Frohgelaunt schaute er seinem eigenen Spiegelbild entgegen. Er erschrak, denn er hatte einige graue Haare in seinem schwarzen Haar entdeckt. 
   Betroffen blieb er stehen und wandte sich aufmerksam seinem Spiegelbild zu. Da entdeckte er eine tiefe Falte in seinem Gesicht, die quer zwischen Oberlippe und Mund verlief.
"Wie ist es möglich, dass ich das Alter erst jetzt sehe?" sinnierte er bitter. "Hat mich die Politik die Zeit vergessen lassen?"
   Da der König ein eitler Monarch war, kränkte es ihn, daß die Zeit auch vor ihm nicht haltmachte. 
"Ich muß der Zeit nachgehen", überlegte er. Er ließ seine treuen Untertanen zu sich rufen und teilte ihnen mit, dass er für einen längeren Zeitraum verreisen müsse.
   Das Wörtchen "Zeit" hatte ihn so in Panik versetzt, daß er sich unerkannt unter das Volk mischte, denn er mußte seinem Volk aufs Maul schauen.
   "Wer weiß, wie meine Untertanen mit der Zeit umgehen", sinnierte er. Um unerkannt zu bleiben, hatte er sein kostbares Gewand gegen ein einfaches eingetauscht. 

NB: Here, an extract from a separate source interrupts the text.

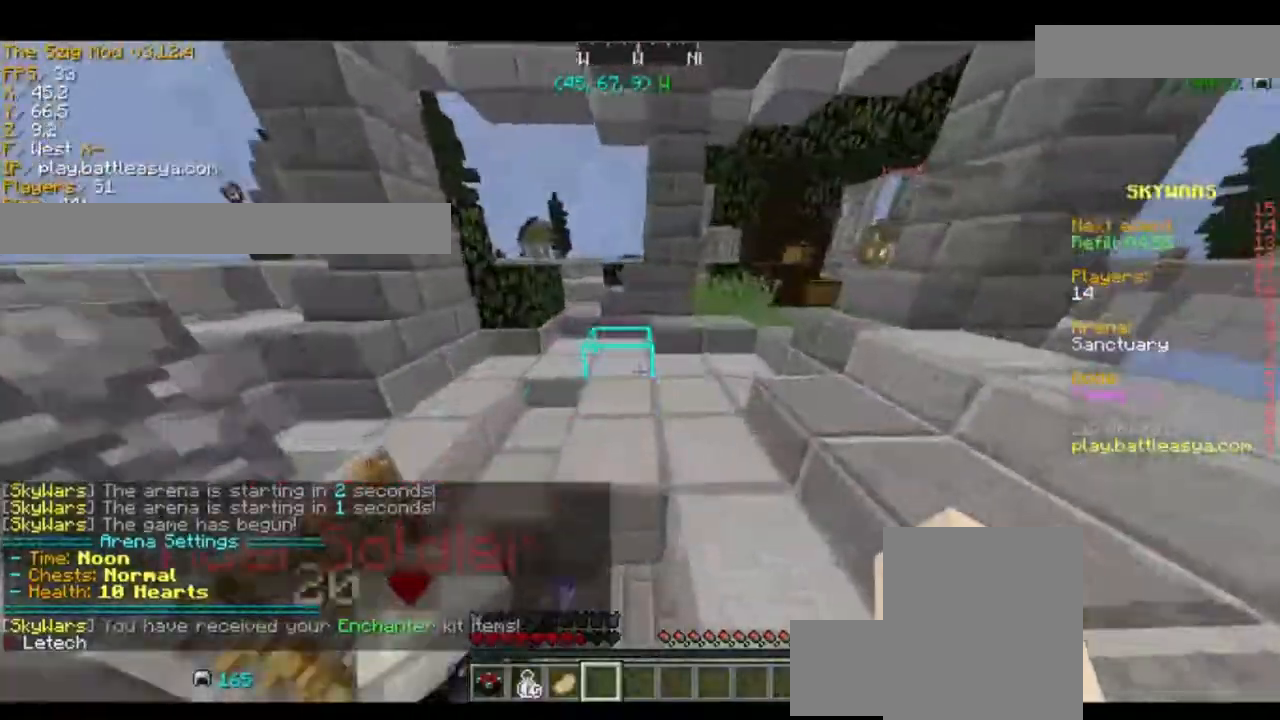
{"keys": ["w"], "mouse": [], "events": [[66, "w", "down"], [167, "space", "down"], [400, "space", "up"]]}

   Wochen schon war er mit unbekanntem Ziel kreuz und quer durch sein reiches Land gereist, bis ihm eines Tages ein alter Mann auf einem Kamel begegnete.
   Der Alte machte einen ruhigen und zufriedenen Eindruck auf den König. Höflich verbeugte sich der Alte vor dem König und sagte:
   "Seid gegrüßt, Fremder! Wohin des Weges?" 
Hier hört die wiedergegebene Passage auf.